Imaging radar is shaping the next generation of ADAS radar signal processing.

Real-World ADAS Use Cases

Adaptive Cruise Control (ACC)

Maintains safe following distance using range + velocity data.

Blind Spot Detection (BSD)

Monitors side zones with SRR radar.

Automatic Emergency Braking (AEB)

Detects collision risk and triggers braking.

Parking Assist

Short-range radar supports object detection at low speeds.

All these functions rely heavily on robust radar signal processing in ADAS.

Challenges in Radar Signal Processing

Despite its strengths, automotive radar faces challenges.

Noise & Interference

Increasing radar density causes mutual interference.

Multipath Reflections

Signals bouncing off multiple surfaces create false targets.

Ghost Targets

Incorrect signal interpretation leads to phantom objects.

Weather Effects

Heavy rain can attenuate signals.

Computational Load

Multiple FFTs and tracking algorithms demand high DSP performance.

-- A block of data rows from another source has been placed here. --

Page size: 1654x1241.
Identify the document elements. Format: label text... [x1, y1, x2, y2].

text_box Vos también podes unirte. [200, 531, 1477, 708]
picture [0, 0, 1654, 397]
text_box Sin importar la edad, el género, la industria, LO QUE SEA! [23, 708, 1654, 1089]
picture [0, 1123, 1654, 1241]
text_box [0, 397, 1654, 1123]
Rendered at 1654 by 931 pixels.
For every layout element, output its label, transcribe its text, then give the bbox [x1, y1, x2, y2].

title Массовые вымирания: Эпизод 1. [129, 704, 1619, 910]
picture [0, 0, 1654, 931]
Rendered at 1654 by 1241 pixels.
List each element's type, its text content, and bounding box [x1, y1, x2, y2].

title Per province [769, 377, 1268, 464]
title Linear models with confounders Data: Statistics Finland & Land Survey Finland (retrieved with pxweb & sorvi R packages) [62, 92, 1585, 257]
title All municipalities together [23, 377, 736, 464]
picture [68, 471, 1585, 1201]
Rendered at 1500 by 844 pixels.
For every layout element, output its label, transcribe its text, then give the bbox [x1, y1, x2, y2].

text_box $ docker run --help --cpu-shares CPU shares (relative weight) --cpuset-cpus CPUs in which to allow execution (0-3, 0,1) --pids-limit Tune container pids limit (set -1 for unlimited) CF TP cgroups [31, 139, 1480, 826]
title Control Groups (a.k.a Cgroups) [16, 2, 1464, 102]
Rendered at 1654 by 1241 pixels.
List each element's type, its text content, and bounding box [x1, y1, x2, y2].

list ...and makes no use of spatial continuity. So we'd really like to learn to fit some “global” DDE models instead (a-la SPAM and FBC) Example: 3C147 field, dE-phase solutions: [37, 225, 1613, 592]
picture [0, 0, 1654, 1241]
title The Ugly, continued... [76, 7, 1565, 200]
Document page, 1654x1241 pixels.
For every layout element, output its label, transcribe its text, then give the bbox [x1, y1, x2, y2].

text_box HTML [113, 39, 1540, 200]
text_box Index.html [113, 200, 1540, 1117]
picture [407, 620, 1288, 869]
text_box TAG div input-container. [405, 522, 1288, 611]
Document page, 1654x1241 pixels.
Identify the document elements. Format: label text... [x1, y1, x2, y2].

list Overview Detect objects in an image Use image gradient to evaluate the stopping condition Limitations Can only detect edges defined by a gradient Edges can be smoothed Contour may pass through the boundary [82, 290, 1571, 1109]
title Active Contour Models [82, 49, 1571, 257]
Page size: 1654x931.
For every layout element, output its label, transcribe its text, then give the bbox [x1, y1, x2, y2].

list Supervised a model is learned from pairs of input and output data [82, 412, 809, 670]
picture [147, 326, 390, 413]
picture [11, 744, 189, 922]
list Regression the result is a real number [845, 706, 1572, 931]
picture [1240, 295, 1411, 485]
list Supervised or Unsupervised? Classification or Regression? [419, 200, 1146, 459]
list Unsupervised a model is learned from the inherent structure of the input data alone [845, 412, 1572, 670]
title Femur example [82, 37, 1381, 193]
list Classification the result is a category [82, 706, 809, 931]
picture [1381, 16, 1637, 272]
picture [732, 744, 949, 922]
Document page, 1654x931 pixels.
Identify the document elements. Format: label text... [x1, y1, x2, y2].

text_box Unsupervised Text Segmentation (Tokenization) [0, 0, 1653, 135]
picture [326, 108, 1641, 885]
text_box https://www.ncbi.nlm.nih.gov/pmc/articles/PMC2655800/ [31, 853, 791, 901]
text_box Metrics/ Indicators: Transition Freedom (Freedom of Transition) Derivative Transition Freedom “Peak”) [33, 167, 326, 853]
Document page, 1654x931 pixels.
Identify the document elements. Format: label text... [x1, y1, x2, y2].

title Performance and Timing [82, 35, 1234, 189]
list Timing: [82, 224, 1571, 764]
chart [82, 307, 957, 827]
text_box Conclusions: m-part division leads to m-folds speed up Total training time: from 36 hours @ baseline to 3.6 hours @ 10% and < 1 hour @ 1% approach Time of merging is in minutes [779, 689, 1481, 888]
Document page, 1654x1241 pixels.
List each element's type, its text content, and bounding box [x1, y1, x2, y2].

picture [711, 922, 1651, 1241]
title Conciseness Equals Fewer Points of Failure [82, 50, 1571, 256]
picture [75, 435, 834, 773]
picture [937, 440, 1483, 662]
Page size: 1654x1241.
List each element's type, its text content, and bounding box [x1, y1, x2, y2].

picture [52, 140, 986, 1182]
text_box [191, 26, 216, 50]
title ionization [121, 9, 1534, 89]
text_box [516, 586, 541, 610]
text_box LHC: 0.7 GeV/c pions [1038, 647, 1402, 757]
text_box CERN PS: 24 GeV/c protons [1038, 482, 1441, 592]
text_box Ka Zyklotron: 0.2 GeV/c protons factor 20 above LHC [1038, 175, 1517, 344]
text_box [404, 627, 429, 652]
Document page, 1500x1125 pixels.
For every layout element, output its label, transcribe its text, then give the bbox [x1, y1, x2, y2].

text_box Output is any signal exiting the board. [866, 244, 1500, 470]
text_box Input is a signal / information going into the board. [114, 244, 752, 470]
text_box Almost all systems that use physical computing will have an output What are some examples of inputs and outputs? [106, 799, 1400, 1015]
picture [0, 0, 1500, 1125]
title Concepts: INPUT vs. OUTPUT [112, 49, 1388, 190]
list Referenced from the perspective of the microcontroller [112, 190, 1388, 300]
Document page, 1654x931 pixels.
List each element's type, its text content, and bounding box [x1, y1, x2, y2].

Modern radar SoCs use hardware accelerators to handle radar FFT processing efficiently.

Future Trends

4D Imaging Radar

Adds elevation detection for full spatial awareness.

AI/ML in Radar

Neural networks improve classification and clutter rejection.

Sensor Fusion

Radar + Camera + LiDAR fusion enhances perception reliability.

Software-Defined Vehicles

Radar features updated via OTA software updates.

The evolution of automotive radar signal processing is tightly linked to autonomous driving progress.

Conclusion

Automotive radar is not just a sensor. It is a complete signal processing ecosystem.

From FMCW radar automotive principles to Range-Doppler FFT, CFAR detection, and object tracking, every stage plays a critical role in vehicle safety.

As ADAS evolves toward higher autonomy levels, radar will remain essential due to:

• All-weather reliability
• Direct velocity measurement
• Long-range detection

For embedded engineers and ADAS developers, mastering automotive radar signal processing is no longer optional. It is foundational.

The future of mobility will depend on how well we process signals, not just transmit them.